▽
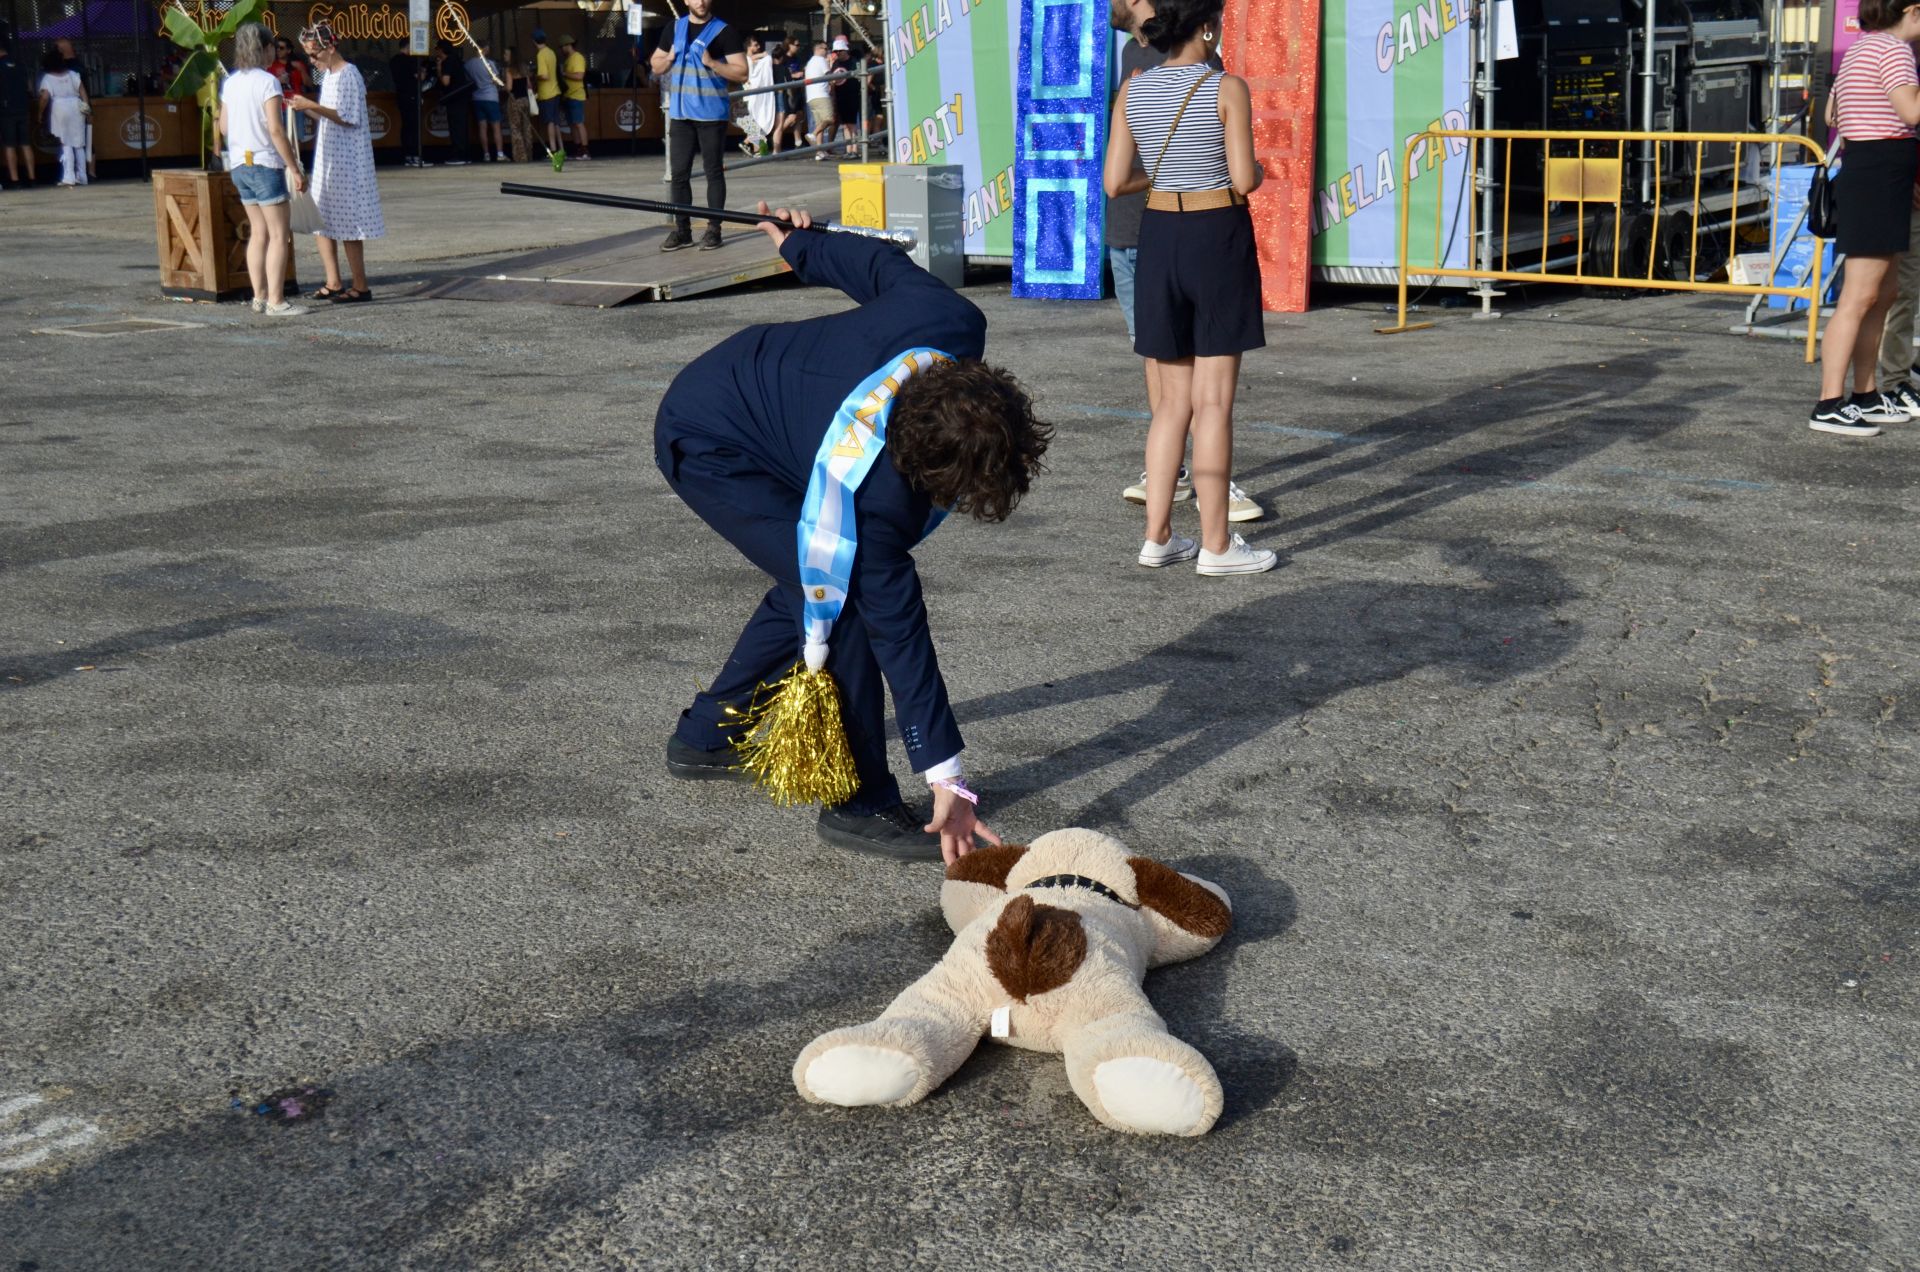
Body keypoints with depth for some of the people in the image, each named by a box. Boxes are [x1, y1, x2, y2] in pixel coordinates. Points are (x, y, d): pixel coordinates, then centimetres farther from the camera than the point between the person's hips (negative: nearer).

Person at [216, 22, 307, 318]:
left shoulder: (230, 83, 9)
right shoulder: (267, 82, -13)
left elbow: (223, 128, 13)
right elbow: (276, 130, -18)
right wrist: (295, 169, -14)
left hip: (239, 164, 8)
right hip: (265, 163, -8)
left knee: (258, 232, 14)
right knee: (279, 235, -4)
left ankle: (259, 296, 16)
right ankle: (275, 302, -7)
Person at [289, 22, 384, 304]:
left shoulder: (348, 75, -14)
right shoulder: (328, 75, 15)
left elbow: (348, 118, -19)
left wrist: (313, 106, -22)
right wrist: (305, 108, 6)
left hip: (347, 161, -10)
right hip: (328, 158, 10)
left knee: (347, 223, -6)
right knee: (322, 221, 8)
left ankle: (360, 286, -1)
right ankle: (333, 284, 12)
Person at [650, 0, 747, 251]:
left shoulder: (725, 32, -4)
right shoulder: (673, 29, 10)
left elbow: (741, 73, -8)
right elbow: (656, 67, 17)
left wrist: (712, 63, -19)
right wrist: (670, 58, -4)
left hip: (712, 114, -4)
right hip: (681, 114, 4)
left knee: (713, 171, 1)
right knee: (679, 172, 4)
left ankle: (714, 229, 7)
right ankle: (681, 229, 10)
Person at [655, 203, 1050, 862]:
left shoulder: (955, 324, -24)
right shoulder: (875, 497, -39)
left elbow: (882, 262, -4)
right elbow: (898, 628, -33)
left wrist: (803, 246, 18)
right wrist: (947, 782, -29)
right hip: (704, 446, -9)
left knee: (814, 581, 20)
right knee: (845, 598, -19)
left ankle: (706, 736, 36)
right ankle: (858, 806, -7)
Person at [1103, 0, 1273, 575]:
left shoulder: (1133, 90, 2)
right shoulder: (1228, 89, -10)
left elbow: (1115, 182, 1)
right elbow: (1243, 181, -14)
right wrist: (1257, 171, 9)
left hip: (1159, 237, 5)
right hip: (1219, 237, -4)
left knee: (1174, 401, 13)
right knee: (1213, 403, 0)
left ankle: (1158, 535, 13)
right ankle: (1216, 545, 4)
△
Instructions to follow:
Select from the material above each line in which the string "elbow" appears, and list those lines.

Task answer:
left elbow: (223, 128, 13)
right elbow: (276, 130, -18)
left elbow: (348, 118, -19)
left elbow: (741, 73, -8)
right elbow: (656, 67, 17)
left elbow: (882, 262, -4)
right elbow: (898, 628, -33)
left elbow: (1115, 182, 1)
right elbow: (1243, 181, -14)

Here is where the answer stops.